Task instructions: Pull out every line below containing the word "Online".

Task material:

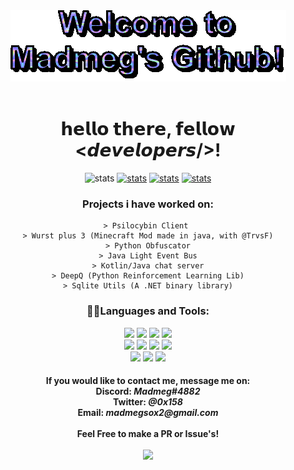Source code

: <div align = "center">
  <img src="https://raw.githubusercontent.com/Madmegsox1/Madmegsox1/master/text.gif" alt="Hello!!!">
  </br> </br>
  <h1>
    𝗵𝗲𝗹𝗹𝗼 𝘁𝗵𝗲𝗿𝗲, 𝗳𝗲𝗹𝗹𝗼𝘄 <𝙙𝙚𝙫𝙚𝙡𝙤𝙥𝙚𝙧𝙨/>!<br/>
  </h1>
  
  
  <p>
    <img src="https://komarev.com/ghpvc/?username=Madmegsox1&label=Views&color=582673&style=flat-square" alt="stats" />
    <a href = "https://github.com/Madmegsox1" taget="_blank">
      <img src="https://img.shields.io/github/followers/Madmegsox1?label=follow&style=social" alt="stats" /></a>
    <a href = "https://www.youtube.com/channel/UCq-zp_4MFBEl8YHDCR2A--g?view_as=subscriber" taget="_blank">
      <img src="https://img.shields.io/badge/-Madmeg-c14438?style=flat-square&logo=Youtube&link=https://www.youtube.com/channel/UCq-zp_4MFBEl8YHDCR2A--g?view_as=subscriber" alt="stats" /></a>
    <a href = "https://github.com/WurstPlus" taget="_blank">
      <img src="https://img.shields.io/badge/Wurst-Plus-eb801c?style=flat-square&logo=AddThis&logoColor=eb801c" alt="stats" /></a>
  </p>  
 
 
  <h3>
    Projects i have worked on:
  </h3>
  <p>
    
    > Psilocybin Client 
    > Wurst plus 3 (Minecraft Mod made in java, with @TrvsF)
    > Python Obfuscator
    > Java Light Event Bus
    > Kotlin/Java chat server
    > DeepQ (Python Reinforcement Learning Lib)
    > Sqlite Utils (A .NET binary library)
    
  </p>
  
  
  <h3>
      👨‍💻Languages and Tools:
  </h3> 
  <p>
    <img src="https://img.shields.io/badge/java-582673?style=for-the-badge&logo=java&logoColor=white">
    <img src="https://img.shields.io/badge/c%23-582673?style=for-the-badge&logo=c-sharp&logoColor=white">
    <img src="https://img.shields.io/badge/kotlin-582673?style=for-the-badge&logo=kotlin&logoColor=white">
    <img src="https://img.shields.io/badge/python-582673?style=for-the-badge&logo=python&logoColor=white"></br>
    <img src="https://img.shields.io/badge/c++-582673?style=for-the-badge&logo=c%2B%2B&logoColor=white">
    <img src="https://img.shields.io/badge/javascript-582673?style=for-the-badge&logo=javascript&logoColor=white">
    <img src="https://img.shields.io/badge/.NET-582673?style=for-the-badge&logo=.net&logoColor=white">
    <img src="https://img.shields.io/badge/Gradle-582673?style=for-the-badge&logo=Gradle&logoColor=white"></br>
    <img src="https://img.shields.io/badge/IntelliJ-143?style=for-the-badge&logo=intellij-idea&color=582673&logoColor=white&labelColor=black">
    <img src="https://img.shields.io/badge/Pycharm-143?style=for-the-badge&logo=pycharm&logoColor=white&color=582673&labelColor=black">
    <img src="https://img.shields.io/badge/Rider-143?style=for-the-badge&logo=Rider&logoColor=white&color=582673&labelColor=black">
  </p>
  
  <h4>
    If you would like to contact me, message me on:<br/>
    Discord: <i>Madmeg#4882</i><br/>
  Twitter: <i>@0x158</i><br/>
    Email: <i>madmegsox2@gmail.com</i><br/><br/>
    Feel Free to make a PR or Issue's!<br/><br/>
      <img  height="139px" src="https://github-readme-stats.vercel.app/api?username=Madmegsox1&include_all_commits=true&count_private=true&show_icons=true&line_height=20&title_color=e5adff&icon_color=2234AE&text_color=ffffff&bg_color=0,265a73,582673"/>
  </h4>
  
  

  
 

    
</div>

---

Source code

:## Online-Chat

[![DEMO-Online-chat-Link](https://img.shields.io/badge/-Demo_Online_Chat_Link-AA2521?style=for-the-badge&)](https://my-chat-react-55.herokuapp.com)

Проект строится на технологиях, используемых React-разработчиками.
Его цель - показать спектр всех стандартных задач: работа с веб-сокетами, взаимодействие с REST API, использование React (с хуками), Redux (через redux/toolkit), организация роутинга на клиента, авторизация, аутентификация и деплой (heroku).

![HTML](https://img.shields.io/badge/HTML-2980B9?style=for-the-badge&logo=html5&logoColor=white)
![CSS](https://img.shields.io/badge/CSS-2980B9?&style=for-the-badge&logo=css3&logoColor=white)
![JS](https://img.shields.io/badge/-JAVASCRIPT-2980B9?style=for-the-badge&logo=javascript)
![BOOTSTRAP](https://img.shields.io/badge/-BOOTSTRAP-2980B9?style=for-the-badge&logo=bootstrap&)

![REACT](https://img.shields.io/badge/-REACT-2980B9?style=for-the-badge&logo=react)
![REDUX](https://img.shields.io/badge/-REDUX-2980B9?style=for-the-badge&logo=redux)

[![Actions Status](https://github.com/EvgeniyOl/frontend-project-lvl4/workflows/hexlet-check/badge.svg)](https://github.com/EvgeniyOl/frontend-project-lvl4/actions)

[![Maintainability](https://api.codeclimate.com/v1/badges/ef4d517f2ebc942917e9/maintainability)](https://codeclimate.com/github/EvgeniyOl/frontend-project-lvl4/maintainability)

Response to this task:
:## Online-Chat
[![DEMO-Online-chat-Link](https://img.shields.io/badge/-Demo_Online_Chat_Link-AA2521?style=for-the-badge&)](https://my-chat-react-55.herokuapp.com)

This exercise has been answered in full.